What we learned from experimentation

The path from first prototype to production involved a series of decisions that weren't obvious upfront. Each one simplified the system without sacrificing accuracy — which mattered because the system had to be maintainable by a small team with limited compute.

↓

Multi-view → single side view

We started collecting front, rear, and side images. During modelling, the side view alone gave the best accuracy while cutting the data collection burden by two-thirds. Simplifying to one view also made the annotation faster and the field protocol clearer for vets.

↓

CPU-only inference

A deliberate constraint from day one — rural clinics don't have GPU servers, and we wanted per-scan costs low enough to sustain a paid product. This forced model compression, quantisation, and efficient head design. We achieved under 1.5s latency on a standard cloud CPU instance.

↓

Multi-task dataset from the start

Instead of fixing the prediction target early, the 72-class label universe supported both object detection and multiple downstream tasks. The same images drove all model heads. When we added milk yield estimation months later, we didn't need to re-label a single photo.

↓

Vets as labellers, not outsourced annotators

Domain labels like BCS and breed grade require genuine veterinary knowledge. Outsourcing to a general annotation service would have introduced systematic errors in the most important targets. Vet-annotated data consistently produced better downstream models on every metric we tracked.

10 — Results

Production impact

GauSwastha went from a research prototype to a government-deployed production system. The GauSampurna Android app, which wraps the model, reached 100,000 downloads organically through vet networks across Karnataka — without any paid marketing. A paid pilot running at 30+ government polyclinics generates 500+ revenue-generating scans daily via the app and WhatsApp.

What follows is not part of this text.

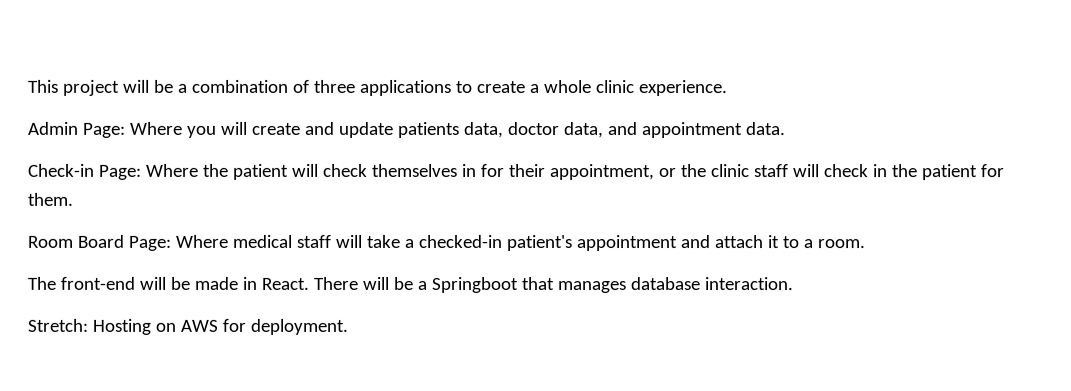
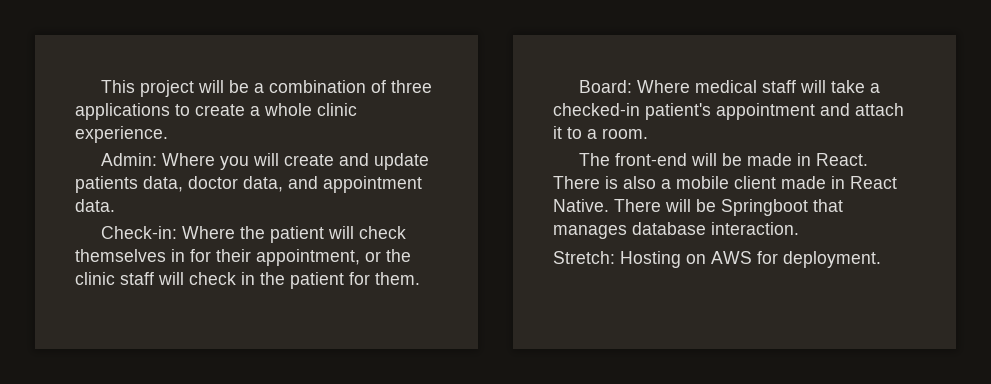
[28,121,126,138] Admin Page: -> [100,153,157,166] Admin:
[28,163,142,180] Check-in Page: -> [100,226,177,239] Check-in:
[27,234,171,251] Room Board Page: -> [578,80,632,93] Board:
[361,276,427,290] will be a -> [605,176,897,189] [553,199,716,212] is also a mobile client made in React Native. There will be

The report covers the metrics that matter most to farmers and vets: breed grade, approximate live weight, body condition score, milk production capacity, lactation stage, and economic parameters. Everything on a single screen, delivered in under two seconds.

92% average class prediction accuracy

Across all 24 classification modules in production, the system averaged 92% top-1 accuracy predicting the right class. Disease detection modules were highest (95%+); BCS scoring was the most challenging due to the fine-grained scale and inherent inter-annotator disagreement — but the three-region ensemble pushed it above the 85% clinical acceptance threshold we set from the start.

100K+

App Downloads

GauSampurna on the Google Play Store, grown organically through vet and farmer networks.

500+

Daily Paid Scans

Revenue-generating scans through WhatsApp and the app each day — a real commercial signal.

30+

Govt. Polyclinics

Paid pilot with the Government of Karnataka — real clinical use, not a demo or grant-funded trial.

Report ready — the farmer is prompted to pay and download. 1000+ farmers have used GauSwastha for cattle health checks.

Full GauSampurna veterinary health report showing breed grade A3, body weight 514kg, BCS 2.75, milk yield and economic parameters

The output — a full veterinary health report. Breed grade A3, live weight ~514kg, BCS 2.75, milk yield 18–24L/day, economic value range. All from one photo.